El esquizofrénico de la amenaza «fascista» se siente un «agente secreto» y lleva décadas enviando cartas

El hombre que padece esquizofrenia y envió a Reyes Maroto, ministra de Industria, Comercio y Turismo, una carta con una navaja en su interior, ha declarado ante la Policía que se siente un «agente secreto», un «miembro de los servicios de información».

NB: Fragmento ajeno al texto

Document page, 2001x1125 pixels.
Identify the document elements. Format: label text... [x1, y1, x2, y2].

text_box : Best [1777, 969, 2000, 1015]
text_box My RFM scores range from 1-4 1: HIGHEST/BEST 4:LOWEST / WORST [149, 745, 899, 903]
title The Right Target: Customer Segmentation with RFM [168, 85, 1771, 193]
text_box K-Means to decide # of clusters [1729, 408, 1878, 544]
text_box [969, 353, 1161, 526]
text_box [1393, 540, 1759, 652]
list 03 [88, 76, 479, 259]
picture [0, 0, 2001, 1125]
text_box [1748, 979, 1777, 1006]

La «amenaza fascista» y las acusaciones contra VOX elevadas por el PSOE para sacar rédito electoral en estos últimos días de campaña no han sido retiradas, pero han tenido un abrupto final con el descubrimiento del culpable. Aunque medios como Público y personas como Echenique o Rubén Sánchez (que se han hecho eco de la noticia) han intentado infructuosamente vincularlo con un pariente de Iván Espinosa de Los Monteros, sin éxito alguno.

Este hombre lleva décadas enviando cartas de este estilo a personalidades y organismos (como embajadas), incluyendo en éstas papeles, recortes, dibujos propios o escritos indescifrables. Y siempre pone su nombre, apellidos y dirección como remitente. Por eso ha sido tan fácilmente localizado.

Insiste además en que no ha sido una «amenaza» ya que se identifica a sí mismo en las cartas; sólo envió el sobre para «llamar la atención». La navaja la añadió al contenido porque al parecer se le pasó por la cabeza el Informe Navajas, un caso archivado sobre la presunta implicación de mandos del cuartel de la Guardia Civil de Intxaurrondo en actividades de contrabando y narcotráfico.

La mancha rojiza en la navaja a la que tanto pábulo se le ha dado como una gran amenaza, ha sido declarada como una «mancha fortuita».

Además en su declaración se presentó como un «agente secreto«, «analista de la información», sin motivación política o relación con partido alguno. Vive en soledad en una casa okupada, en un estado de «marginalidad total» puesto que no tiene contacto alguno con su familia, camina horas por el campo y al no tener acceso a internet busca las direcciones para mandar las cartas a través de llamadas telefónicas. Tiene 65 años, está operado de cáncer de garganta, le faltan piezas dentales, no puede expresarse con claridad y tampoco está vacunado ni lo tiene previsto,

Un abogado no de oficio que ya le atendió hace más de 10 años con una motivación de obra social o humanitaria se ha encargado de él.

No tiene ninguna evaluación psiquiátrica reciente, por lo que para comprobar su grado de discapacidad, se le van a realizar los exámenes pertinentes.

Ha reconocido haber enviado cartas a la embajada , a Maroto y otra a Miguel Ángel Ballesteros, director general de Seguridad Nacional.

La Policía ha considerado que es «inofensivo» y no se encuentra detenido, ni acusado de ningún delito todavía.